Giusto indignarsi se un proprietario di appartamento decide di non affittarlo ad una coppia omo, ma è casa sua e con essa ci può fare ciò che vuole. Compreso rifiutare la locazione a due persone con questi gusti sessuali. L'antipatia che suscitano due persone dello stesso sesso che vogliono convivere sotto il medesimo tetto è un sentimento naturale, come lo è la stupidità in alcuni comportamenti tenuti dai rappresentanti del genere umano.

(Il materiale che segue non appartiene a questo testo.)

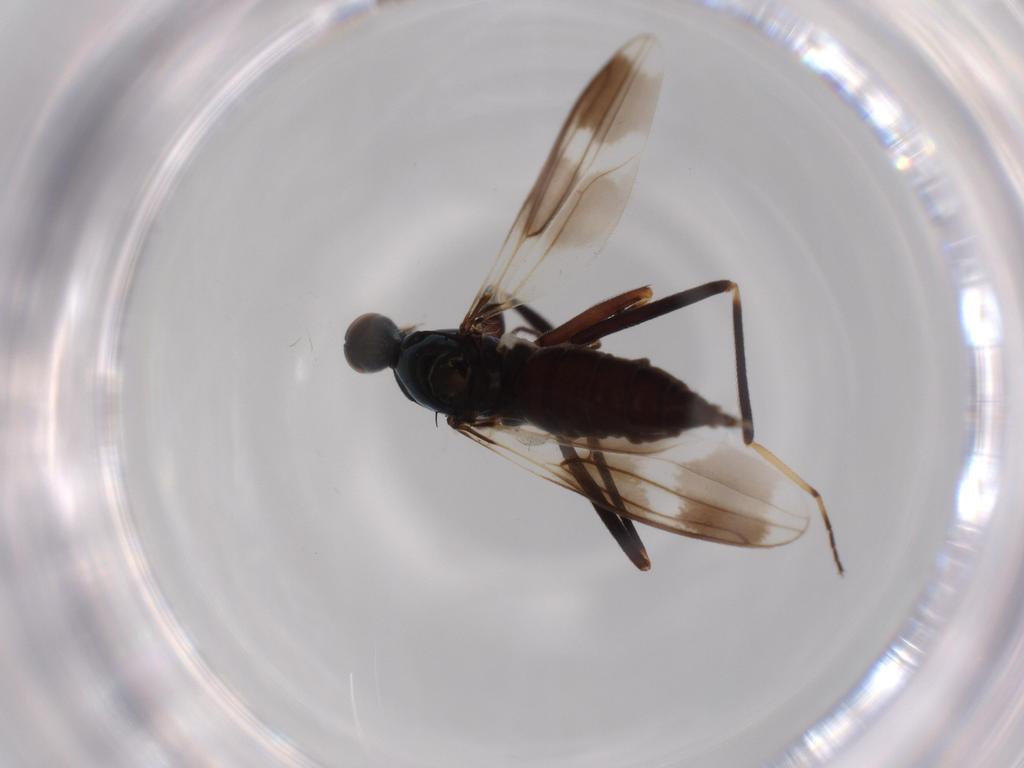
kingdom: Animalia
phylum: Arthropoda
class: Insecta
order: Diptera
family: Hybotidae
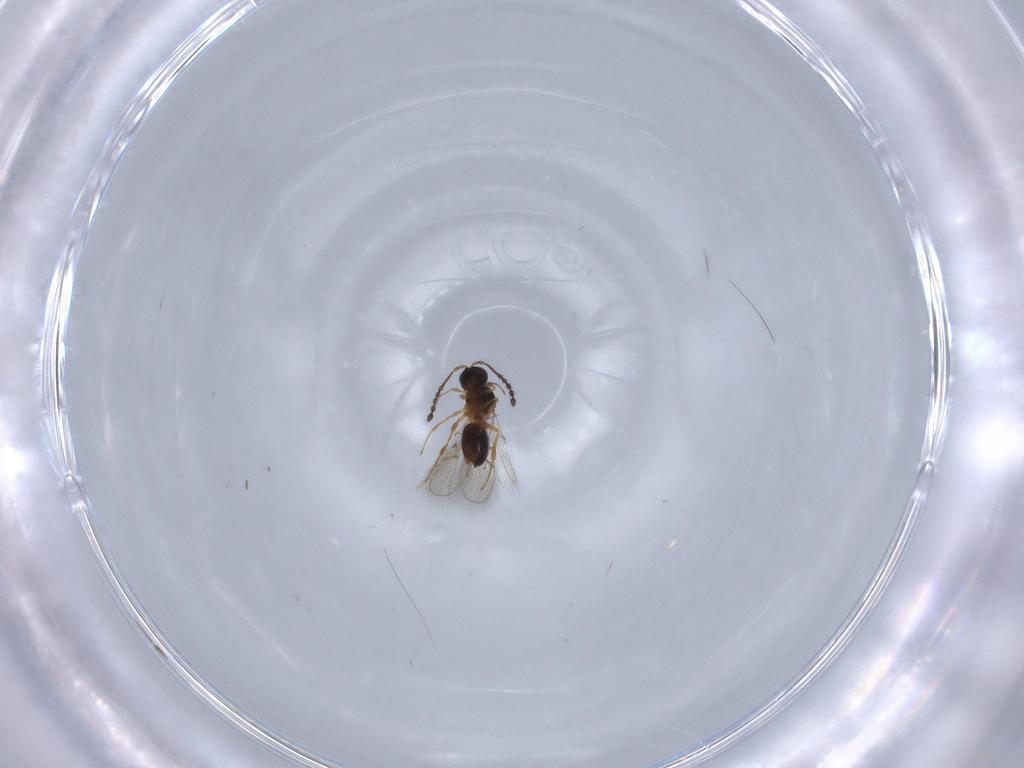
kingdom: Animalia
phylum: Arthropoda
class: Insecta
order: Hymenoptera
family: Figitidae
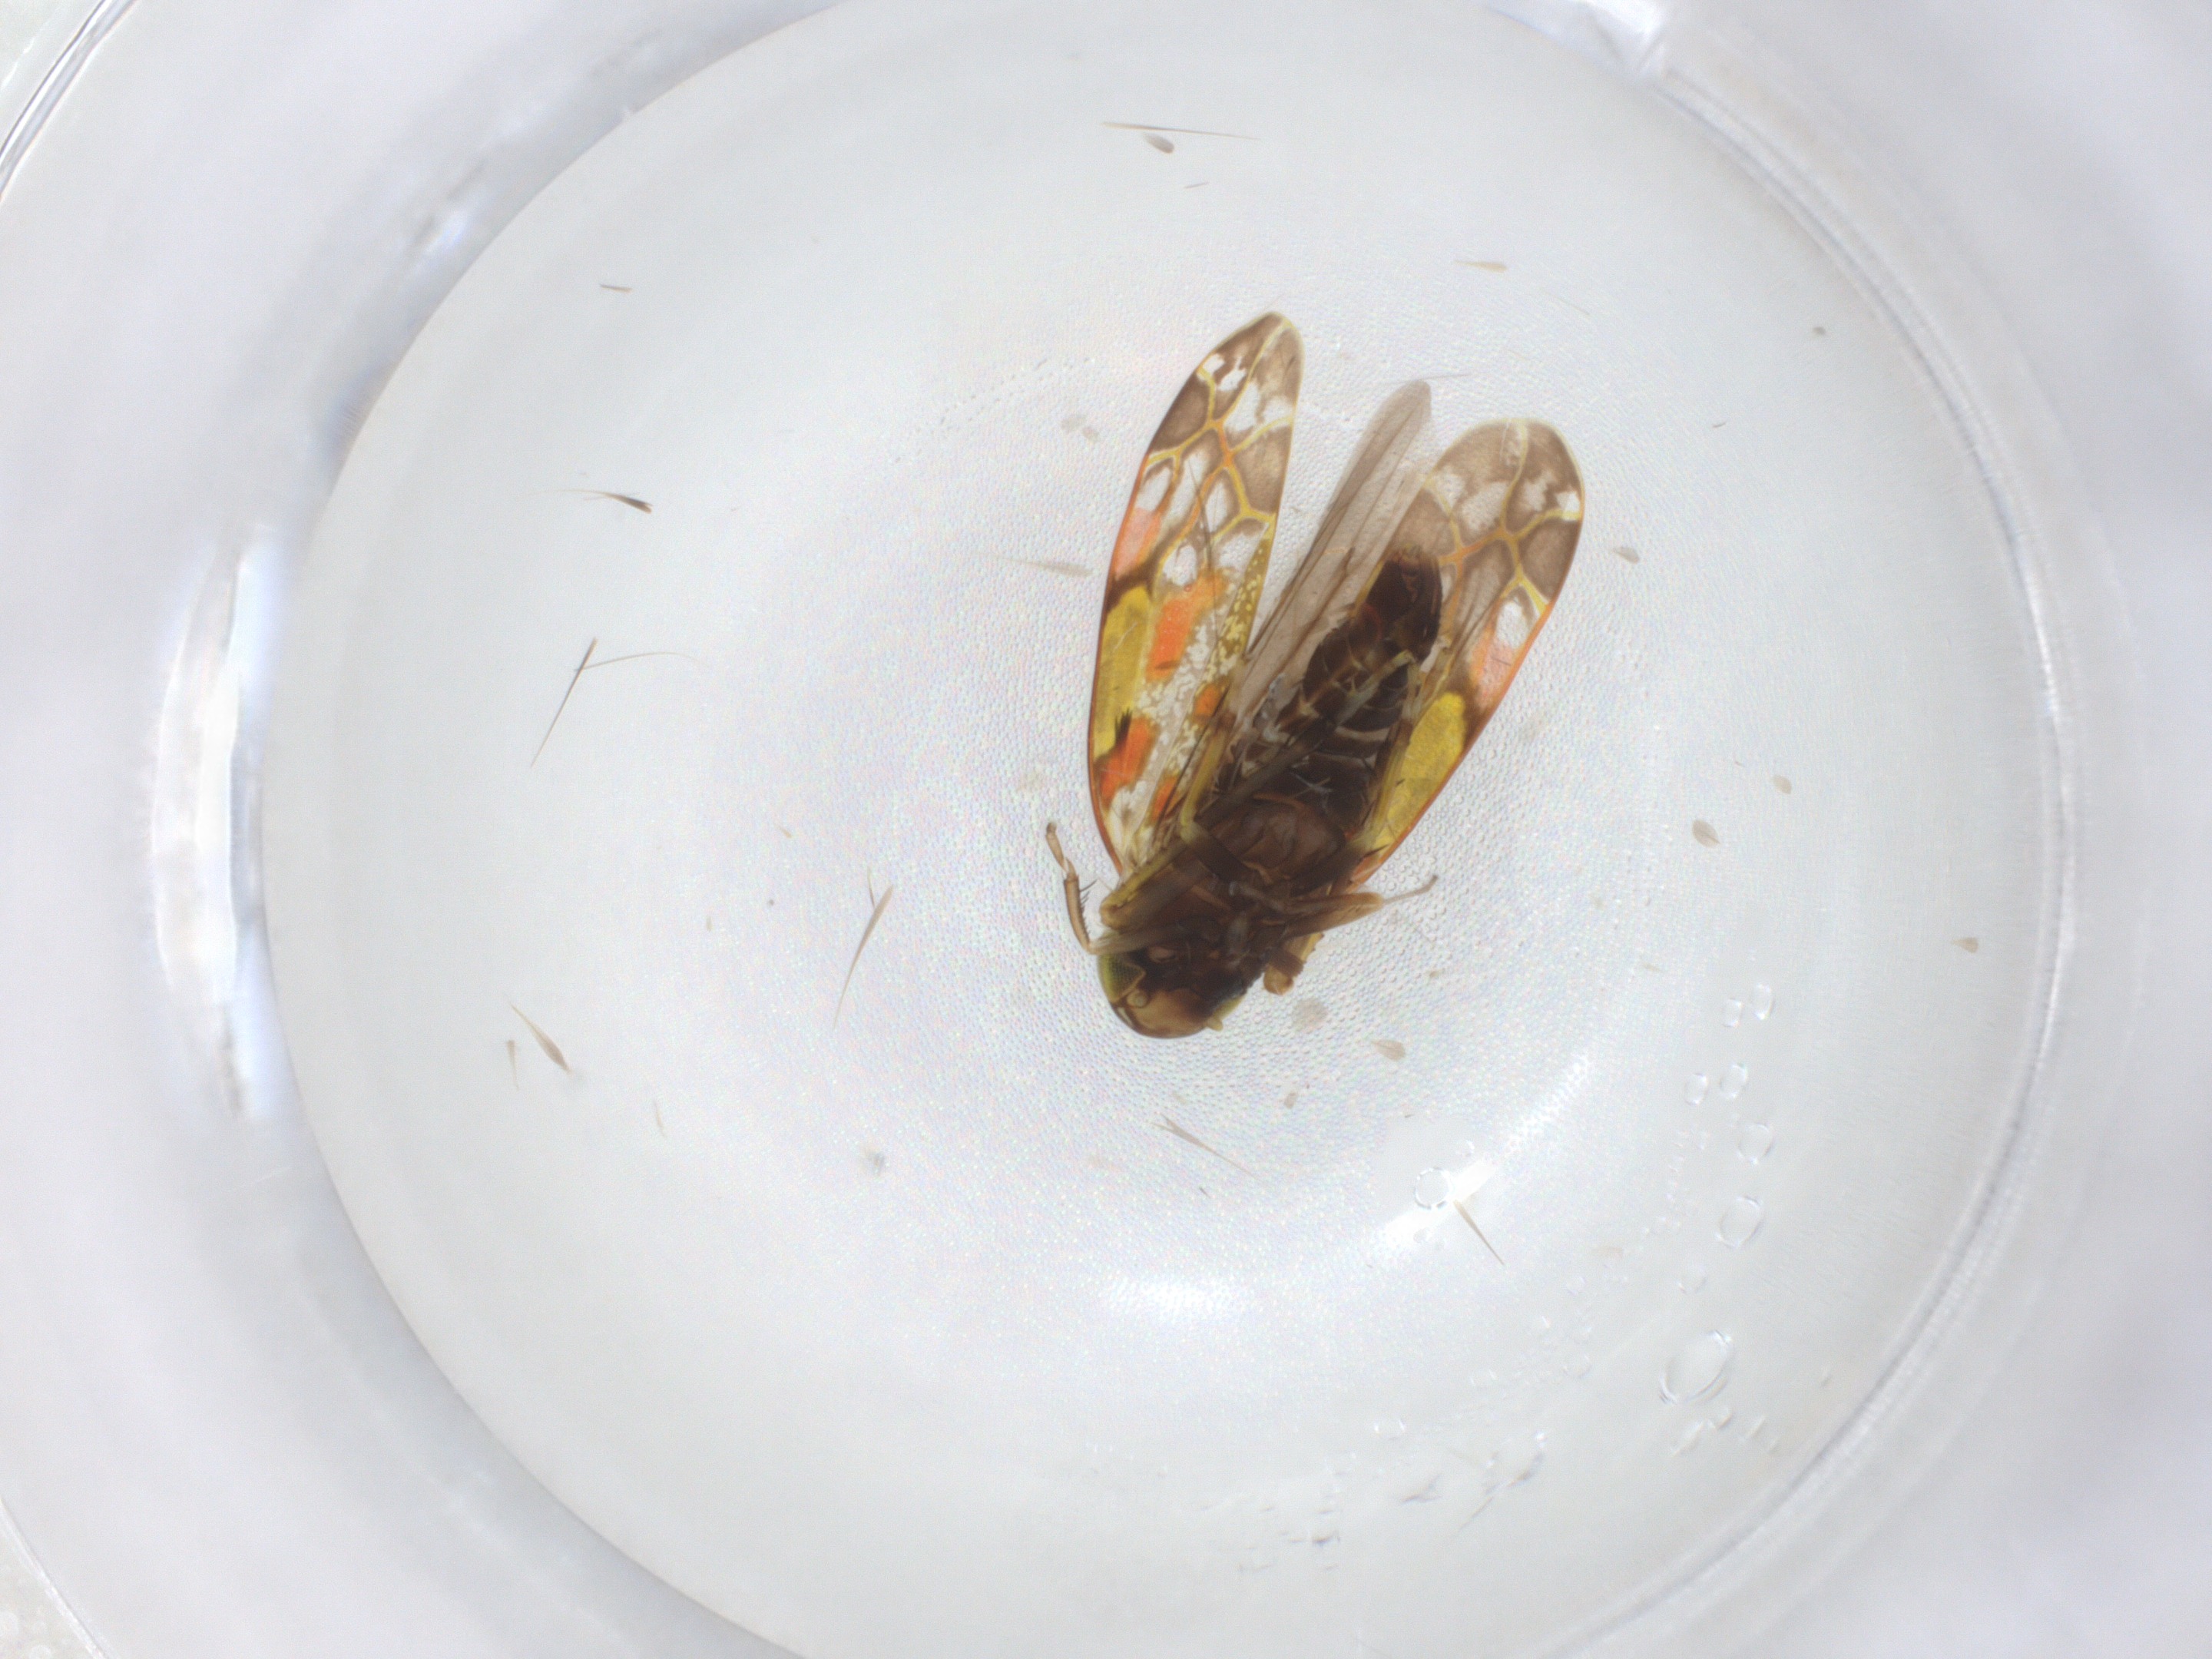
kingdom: Animalia
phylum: Arthropoda
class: Insecta
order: Hemiptera
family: Cicadellidae
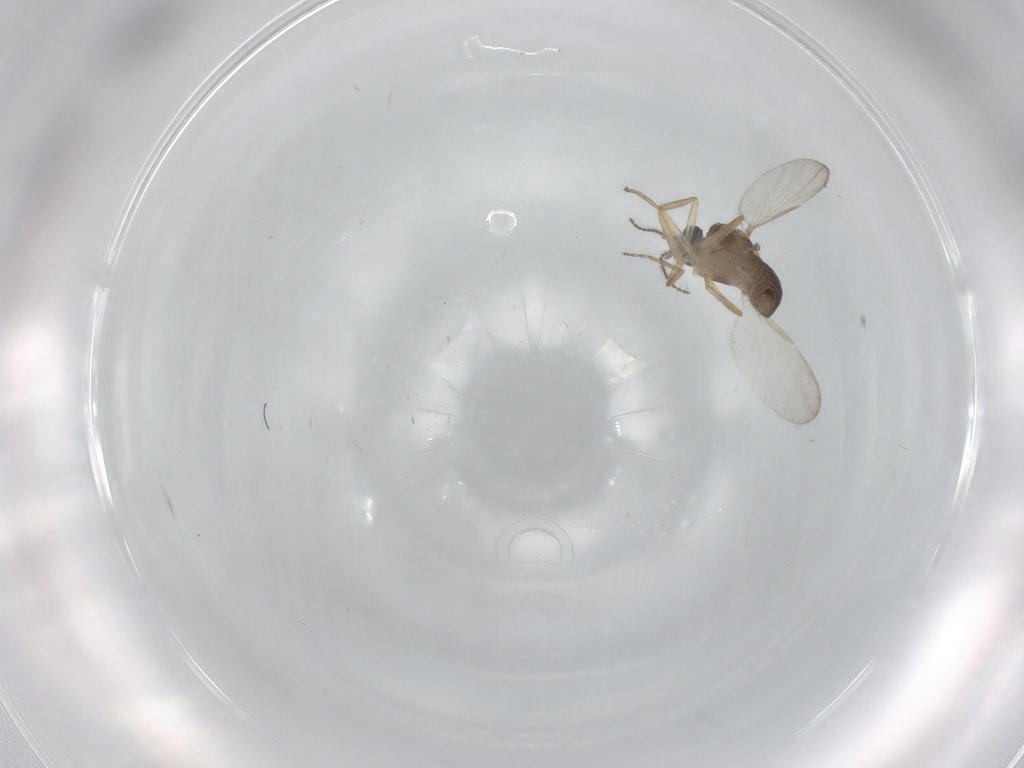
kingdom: Animalia
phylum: Arthropoda
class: Insecta
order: Diptera
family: Ceratopogonidae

Torino, la denuncia di una coppia: niente casa perché siamo gay

L'agente immobiliare: "La proprietaria vuole una famiglia vera". Sdegno da Arcigay e Pd

mercoledì 22 marzo 2017

Dddonne


Il presidente dell'Eurogruppo ha detto che gli stati del Sud Europa sono più poveri degli altri perché scialacquano i loro danari in femmine e alcol: per la prima causa di indigenza c'è da essere abbastanza dispiaciuti che sia una bugia, il signor Jeroen Dijsselbloem potrebbe usare i finanziamenti comunitari per foraggiare questa attività così da emendare la sua affermazione.

Ue, bufera su Dijsselbloem. "Aiuti? Il Sud spende tutto in donne e alcol"

Il presidente dell'Eurogruppo si è rifiutato di scusarsi.